*EXERCISE REQUIREMENTS*:
a: Return the part of the job posting about extracting data from web pages, from "You will develop" up to and including "file at a time.", word for word.
b: Extend the job posting about extracting data from web pages with C#, picking up after its final sentence.

*DOCUMENT SECTION*:
Data retrieval from web pages using C#, ASP.NET, regular expression
$30-5000 USD
Completed
Posted over 17 years ago
$30-5000 USD
Paid on delivery
We developed a business directory the web pages we created are still available, but the source data which created them is missing. We need to retrieve the source data from the web pages, by parsing the source code of the HTML files.
You will develop a piece of software in C#, which will open a given input file containing the source HTML and parse it using one or more regular expressions.
It will send the resultant data to a Microsoft Access database. Not all of the data is present on every page. For example Address 2 is present on some pages but not on others. So the regular expressions have to be very accurate.
It will open the file from the file system, not from the web. It does not need to loop through a series of input files, although we may enhance it to do so. The software need only open one source file at a time.
The following information must be extracted:
Company name
Address
Address 2
Locality
Town
County
Postcode
Region
Type of Business
SIC Code
Premise Type
No. of Employees
Phone No.
Website Address
Years Established
Financial Year End
Turnover
Est Turnover
Profit Before Tax
Net Worth
Exports
For compatibility with our systems, it should be written using .NET in C#. IDEALLY it should be as an ASP page which we can run on our intranet server. However, as long as it is in C# .net we will be happy.

*LISTING*:
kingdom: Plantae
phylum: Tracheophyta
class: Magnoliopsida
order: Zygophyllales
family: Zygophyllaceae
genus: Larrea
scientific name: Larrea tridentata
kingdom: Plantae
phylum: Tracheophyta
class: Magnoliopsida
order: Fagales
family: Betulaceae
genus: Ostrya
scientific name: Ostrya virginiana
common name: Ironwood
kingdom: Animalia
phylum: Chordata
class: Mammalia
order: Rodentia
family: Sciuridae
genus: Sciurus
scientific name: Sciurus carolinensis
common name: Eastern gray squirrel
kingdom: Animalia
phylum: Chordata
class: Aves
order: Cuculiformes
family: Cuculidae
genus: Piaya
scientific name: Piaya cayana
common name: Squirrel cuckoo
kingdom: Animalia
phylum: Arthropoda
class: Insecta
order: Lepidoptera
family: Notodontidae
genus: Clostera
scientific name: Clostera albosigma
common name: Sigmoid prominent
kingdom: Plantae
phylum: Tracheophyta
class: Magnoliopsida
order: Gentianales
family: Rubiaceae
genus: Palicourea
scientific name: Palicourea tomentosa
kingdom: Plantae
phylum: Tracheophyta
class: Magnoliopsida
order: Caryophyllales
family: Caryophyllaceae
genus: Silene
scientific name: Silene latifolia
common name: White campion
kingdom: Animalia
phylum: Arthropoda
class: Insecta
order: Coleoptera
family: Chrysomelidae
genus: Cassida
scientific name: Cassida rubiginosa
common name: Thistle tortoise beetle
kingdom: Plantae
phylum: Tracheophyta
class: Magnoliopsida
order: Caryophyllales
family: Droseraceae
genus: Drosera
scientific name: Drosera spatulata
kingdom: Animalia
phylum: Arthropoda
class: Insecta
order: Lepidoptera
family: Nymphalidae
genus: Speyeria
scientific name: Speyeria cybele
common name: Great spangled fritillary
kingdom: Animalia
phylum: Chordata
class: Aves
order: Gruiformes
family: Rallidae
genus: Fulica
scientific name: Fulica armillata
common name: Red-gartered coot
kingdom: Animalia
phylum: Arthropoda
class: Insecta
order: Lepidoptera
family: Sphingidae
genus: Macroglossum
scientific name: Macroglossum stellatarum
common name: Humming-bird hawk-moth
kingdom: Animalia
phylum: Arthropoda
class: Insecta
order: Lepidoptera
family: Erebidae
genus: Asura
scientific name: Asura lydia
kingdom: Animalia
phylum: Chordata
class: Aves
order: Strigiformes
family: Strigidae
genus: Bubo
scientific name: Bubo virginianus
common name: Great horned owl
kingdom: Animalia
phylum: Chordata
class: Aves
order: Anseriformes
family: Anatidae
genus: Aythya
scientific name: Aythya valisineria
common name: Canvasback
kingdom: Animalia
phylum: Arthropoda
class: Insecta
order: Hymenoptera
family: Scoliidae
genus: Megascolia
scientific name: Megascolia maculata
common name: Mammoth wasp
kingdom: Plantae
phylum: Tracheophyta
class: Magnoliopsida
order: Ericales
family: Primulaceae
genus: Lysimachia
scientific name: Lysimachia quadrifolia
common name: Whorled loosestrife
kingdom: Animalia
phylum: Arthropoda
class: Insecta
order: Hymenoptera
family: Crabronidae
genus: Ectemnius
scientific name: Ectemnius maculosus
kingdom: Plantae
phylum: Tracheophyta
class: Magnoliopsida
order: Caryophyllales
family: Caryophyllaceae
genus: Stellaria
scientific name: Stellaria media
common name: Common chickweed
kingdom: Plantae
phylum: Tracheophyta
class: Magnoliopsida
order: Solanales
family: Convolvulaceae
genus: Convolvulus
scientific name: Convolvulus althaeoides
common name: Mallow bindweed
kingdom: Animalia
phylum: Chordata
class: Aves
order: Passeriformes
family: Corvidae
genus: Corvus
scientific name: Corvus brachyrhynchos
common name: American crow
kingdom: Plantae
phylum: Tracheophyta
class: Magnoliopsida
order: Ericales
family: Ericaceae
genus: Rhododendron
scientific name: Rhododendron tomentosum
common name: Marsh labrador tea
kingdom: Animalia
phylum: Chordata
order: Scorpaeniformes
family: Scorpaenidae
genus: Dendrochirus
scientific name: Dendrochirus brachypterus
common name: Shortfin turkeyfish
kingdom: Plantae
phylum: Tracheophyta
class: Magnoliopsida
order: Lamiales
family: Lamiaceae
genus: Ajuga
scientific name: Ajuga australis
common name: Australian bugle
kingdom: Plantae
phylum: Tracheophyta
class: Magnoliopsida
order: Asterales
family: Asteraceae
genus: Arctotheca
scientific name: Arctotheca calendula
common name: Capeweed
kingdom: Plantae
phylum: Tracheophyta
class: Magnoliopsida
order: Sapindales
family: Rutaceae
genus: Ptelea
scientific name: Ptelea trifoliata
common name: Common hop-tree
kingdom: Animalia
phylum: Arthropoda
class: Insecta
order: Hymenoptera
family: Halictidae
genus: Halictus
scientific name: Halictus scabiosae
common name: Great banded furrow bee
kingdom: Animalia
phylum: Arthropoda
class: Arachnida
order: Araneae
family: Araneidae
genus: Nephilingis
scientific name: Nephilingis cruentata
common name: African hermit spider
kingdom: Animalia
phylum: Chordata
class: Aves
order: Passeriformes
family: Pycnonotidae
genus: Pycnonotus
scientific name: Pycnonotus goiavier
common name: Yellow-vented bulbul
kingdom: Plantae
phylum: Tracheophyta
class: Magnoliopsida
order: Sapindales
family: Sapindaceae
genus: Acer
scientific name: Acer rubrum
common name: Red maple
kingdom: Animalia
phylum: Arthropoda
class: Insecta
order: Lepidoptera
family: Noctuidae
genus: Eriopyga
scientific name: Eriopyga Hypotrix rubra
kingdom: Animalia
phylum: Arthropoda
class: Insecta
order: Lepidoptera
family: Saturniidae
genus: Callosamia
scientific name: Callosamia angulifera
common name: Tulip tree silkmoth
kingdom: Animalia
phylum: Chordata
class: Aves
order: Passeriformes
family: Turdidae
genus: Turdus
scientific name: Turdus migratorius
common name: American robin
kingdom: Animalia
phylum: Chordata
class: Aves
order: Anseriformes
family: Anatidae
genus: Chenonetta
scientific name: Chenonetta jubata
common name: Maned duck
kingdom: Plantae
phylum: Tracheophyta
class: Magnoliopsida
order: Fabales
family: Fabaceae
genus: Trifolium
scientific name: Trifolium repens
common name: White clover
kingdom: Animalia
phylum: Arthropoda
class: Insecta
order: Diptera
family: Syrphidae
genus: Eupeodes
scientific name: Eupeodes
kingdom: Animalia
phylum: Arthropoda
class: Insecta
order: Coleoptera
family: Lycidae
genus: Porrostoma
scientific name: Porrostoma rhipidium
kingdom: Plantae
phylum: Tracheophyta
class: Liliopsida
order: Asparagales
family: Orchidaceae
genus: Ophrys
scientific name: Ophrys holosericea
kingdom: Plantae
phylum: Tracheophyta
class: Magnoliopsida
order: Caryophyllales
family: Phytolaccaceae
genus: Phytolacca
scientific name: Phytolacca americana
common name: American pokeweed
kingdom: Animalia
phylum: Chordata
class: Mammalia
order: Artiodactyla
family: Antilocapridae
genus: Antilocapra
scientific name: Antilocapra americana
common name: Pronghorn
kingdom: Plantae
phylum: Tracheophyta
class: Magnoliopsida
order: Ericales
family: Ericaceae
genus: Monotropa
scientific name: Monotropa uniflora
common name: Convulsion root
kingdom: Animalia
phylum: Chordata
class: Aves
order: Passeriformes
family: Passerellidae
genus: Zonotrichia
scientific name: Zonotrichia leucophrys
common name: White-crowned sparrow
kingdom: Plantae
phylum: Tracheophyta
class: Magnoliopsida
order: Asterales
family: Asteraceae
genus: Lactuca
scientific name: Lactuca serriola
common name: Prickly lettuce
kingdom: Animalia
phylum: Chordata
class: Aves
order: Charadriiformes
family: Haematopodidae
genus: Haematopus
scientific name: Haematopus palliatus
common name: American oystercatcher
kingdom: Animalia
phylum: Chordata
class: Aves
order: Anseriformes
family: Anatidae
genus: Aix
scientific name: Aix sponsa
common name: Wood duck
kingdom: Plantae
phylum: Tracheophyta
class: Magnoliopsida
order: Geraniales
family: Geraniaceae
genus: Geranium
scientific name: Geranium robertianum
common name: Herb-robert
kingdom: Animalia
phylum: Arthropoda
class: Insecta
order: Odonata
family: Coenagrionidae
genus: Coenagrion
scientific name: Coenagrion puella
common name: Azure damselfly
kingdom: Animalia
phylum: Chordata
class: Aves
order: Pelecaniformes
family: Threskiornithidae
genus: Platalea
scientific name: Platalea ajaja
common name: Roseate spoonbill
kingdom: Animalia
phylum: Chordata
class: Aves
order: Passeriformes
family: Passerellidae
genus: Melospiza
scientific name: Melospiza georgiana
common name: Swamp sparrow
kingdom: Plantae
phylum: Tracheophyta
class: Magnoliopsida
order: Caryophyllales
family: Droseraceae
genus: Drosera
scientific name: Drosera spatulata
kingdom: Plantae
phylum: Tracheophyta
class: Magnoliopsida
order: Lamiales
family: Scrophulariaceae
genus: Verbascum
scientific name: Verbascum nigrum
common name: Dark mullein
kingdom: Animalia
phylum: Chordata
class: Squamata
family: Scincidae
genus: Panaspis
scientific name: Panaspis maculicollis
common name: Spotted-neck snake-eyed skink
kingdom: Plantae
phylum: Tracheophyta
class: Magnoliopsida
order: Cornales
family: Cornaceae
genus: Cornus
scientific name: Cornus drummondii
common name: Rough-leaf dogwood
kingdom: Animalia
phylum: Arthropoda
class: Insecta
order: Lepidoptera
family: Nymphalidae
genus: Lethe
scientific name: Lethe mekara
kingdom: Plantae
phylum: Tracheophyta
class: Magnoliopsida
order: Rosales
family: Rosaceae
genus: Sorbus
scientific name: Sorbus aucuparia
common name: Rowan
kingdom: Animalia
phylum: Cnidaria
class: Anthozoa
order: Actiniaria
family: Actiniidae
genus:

*THE RESULTS*:
a:
You will develop a piece of software in C#, which will open a given input file containing the source HTML and parse it using one or more regular expressions.
It will send the resultant data to a Microsoft Access database. Not all of the data is present on every page. For example Address 2 is present on some pages but not on others. So the regular expressions have to be very accurate.
It will open the file from the file system, not from the web. It does not need to loop through a series of input files, although we may enhance it to do so. The software need only open one source file at a time.

b:
I am supplying:
1 example input files
1 Microsoft Access database
## Deliverables
1) Complete and fully-functional working program(s) in executable form as well as complete source code of all work done.
2) Deliverables must be in ready-to-run condition, as follows (depending on the nature of the deliverables):
a) For web sites or other server-side deliverables intended to only ever exist in one place in the Buyer's environment--Deliverables must be installed by the Seller in ready-to-run condition in the Buyer's environment.
b) For all others including desktop software or software the buyer intends to distribute: A software installation package that will install the software in ready-to-run condition on the platform(s) specified in this bid request.
3) All deliverables will be considered "work made for hire" under U.S. Copyright law. Buyer will receive exclusive and complete copyrights to all work purchased. (No GPL, GNU, 3rd party components, etc. unless all copyright ramifications are explained AND AGREED TO by the buyer on the site per the coder's Seller Legal Agreement).
## Platform
Windows
IIS
Web browser (eg Internet Explorer)